Windstream REIT names chief financial officer
Mar 30, 2015
Windstream REIT names chief financial officerLITTLE ROCK, Ark. – Communications Sales & Leasing Inc., (CS&L), the planned real estate investment trust to be spun off from Windstream (Nasdaq: WIN), has named Mark Wallace as senior vice president, chief financial officer and treasurer. Wallace formerly served as a managing director at Fortress Investment Group Inc., a global private equity, real estate and asset management firm. The appointment is effective April 1.
“I’m delighted that Mark is joining CS&L as our chief financial officer and treasurer,” said Kenny Gunderman, president and CEO of CS&L. “He is a seasoned CFO with extensive REIT and capital markets experience, and I look forward to working with him to continue building our team and our business.”
Wallace, 57, has structured more than $15 billion of acquisitions and capital market transactions during his career. At Fortress he served as CFO and treasurer of New Senior Investment Group, Inc., a publicly traded senior housing REIT that completed a spinoff in late 2014. Wallace also served as executive vice president, CFO and treasurer of HCP Inc., an S&P 500 healthcare REIT.
Before joining Fortress, he was senior vice president, CFO and treasurer of Westwood Holdings Group, Inc., which provides investment management services to institutional investors, private wealth clients, and financial intermediaries. His experience includes other private and publicly traded companies including 11 years at Arthur Andersen. Wallace has a bachelor’s in business administration from Texas Tech University and an MBA from Colorado State University. He is a Certified Public Accountant in Texas.
Windstream announced March 26 that the company’s board of directors has given final approval, subject to certain terms and conditions, for the tax-free spinoff of select telecommunications network assets into CS&L. CS&L will lease use of the assets to Windstream through a long-term triple-net exclusive lease.

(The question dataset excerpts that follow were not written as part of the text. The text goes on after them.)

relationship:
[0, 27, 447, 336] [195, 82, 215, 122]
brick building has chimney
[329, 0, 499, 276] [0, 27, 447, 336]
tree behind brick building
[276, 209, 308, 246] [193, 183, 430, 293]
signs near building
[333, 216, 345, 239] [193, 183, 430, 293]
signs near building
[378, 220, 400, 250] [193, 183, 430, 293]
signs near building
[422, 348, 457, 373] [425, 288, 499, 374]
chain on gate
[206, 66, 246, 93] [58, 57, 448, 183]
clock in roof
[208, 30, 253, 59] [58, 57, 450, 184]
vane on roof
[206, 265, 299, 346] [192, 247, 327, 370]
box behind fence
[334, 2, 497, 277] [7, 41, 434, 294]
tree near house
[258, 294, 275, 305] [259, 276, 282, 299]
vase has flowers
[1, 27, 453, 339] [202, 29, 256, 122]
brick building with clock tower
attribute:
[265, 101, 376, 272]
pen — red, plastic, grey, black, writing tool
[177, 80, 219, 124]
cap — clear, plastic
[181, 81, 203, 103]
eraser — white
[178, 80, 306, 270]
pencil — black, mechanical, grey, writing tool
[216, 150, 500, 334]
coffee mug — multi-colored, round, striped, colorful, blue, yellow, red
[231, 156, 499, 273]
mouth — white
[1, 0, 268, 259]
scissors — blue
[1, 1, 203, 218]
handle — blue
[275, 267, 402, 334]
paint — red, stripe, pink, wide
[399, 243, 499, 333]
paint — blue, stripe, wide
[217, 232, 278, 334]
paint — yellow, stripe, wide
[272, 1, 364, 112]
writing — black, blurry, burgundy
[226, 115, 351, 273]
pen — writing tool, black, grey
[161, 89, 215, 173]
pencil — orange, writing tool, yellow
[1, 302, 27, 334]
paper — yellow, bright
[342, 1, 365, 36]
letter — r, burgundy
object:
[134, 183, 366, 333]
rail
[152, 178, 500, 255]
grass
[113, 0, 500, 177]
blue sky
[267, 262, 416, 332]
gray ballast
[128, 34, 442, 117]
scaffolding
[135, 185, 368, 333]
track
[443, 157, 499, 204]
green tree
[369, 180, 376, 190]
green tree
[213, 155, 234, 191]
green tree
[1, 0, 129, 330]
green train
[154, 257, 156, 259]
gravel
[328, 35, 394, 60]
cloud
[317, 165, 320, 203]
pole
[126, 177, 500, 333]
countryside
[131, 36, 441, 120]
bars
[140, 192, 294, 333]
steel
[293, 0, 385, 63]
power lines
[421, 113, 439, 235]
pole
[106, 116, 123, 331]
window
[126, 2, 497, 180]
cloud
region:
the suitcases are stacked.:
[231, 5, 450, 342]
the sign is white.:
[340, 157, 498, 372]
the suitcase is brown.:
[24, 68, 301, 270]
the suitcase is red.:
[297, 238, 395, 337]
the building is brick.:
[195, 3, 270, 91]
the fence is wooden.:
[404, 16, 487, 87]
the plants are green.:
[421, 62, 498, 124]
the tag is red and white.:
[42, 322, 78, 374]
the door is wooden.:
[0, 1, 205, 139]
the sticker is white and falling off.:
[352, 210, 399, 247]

Windstream will operate and maintain the assets to deliver advanced communications and technology services to consumers and businesses. CS&L will focus on expanding and diversifying its assets and tenants through future acquisitions.
Following the spinoff, Windstream will continue to be listed on Nasdaq under the symbol “WIN,” while CS&L expects to list its common stock on Nasdaq under the symbol “CSAL.” Nasdaq has approved the listing of CS&L’s common stock, subject to official notice of issuance.

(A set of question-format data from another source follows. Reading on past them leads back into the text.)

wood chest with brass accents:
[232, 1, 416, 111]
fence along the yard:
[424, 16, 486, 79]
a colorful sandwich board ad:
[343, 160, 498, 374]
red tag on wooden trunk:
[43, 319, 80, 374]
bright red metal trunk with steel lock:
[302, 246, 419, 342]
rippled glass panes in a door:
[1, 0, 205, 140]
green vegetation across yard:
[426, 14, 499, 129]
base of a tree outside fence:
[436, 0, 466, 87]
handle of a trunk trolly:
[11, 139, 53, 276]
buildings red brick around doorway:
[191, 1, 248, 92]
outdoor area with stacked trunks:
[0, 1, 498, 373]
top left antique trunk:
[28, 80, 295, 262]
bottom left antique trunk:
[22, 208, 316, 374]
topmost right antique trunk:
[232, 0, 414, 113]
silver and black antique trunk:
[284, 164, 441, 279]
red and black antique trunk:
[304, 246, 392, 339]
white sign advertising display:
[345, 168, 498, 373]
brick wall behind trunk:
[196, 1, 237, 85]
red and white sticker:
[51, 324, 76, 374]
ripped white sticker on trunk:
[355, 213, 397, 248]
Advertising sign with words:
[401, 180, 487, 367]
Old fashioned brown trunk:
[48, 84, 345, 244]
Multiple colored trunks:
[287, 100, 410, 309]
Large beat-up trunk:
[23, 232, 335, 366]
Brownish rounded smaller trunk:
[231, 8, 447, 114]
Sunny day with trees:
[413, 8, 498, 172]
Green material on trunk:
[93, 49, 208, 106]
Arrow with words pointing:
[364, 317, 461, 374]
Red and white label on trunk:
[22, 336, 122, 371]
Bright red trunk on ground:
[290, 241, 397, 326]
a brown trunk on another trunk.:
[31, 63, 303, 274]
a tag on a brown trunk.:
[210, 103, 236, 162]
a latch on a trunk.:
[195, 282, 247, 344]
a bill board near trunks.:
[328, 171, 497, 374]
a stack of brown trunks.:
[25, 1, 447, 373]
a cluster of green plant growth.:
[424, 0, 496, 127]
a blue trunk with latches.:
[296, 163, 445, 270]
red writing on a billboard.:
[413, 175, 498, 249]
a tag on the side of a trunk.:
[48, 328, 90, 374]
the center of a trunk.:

Windstream, a FORTUNE 500 and S&P 500 company, is a leading provider of advanced network communications and technology solutions, including cloud computing and managed services, to businesses nationwide. The company also offers broadband, phone and digital TV services to consumers primarily in rural areas. For more information, visit the company’s online newsroom at news.windstream.com or follow on Twitter at @WindstreamNews.
Windstream and CS&L claim the protection of the safe-harbor for forward-looking statements contained in the Private Securities Litigation Reform Act of 1995. Forward-looking statements are subject to uncertainties that could cause actual future events and results to differ materially from those expressed in the forward-looking statements. Forward-looking statements include, but are not limited to, statements regarding the completion of the transaction, the expected benefits of the transaction and the expected financial attributes of Windstream and CS&L. Such statements are based on estimates, projections, beliefs, and assumptions that Windstream and CS&L believe are reasonable but are not guarantees of future events and results. Actual future events and results of Windstream and CS&L may differ materially from those expressed in these forward-looking statements as a result of a number of important factors.
Factors that could cause actual results to differ materially from those contemplated in the forward-looking statements include, among others: (i) risks related to the anticipated timing of the proposed separation, the expected tax treatment of the proposed transaction, the ability of each of Windstream (post-spin) and CS&L to conduct and expand their respective businesses following the proposed spinoff, the ability of Windstream to reduce its debt by the currently-anticipated amounts, and the diversion of management’s attention from regular business concerns; (ii) the risk that Windstream’s board of directors could abandon the spinoff or modify or change the terms of the spinoff at any time and for any reason until the spinoff is complete; and (iii) those additional factors under the "Risk Factors" sections of Windstream’s Annual Report on Form 10-K for the year ended Dec. 31, 2014, and CS&L’ s Form 10 filed on October 24, 2014, as amended, and in subsequent filings with the Securities and Exchange Commission (SEC) at www.sec.gov.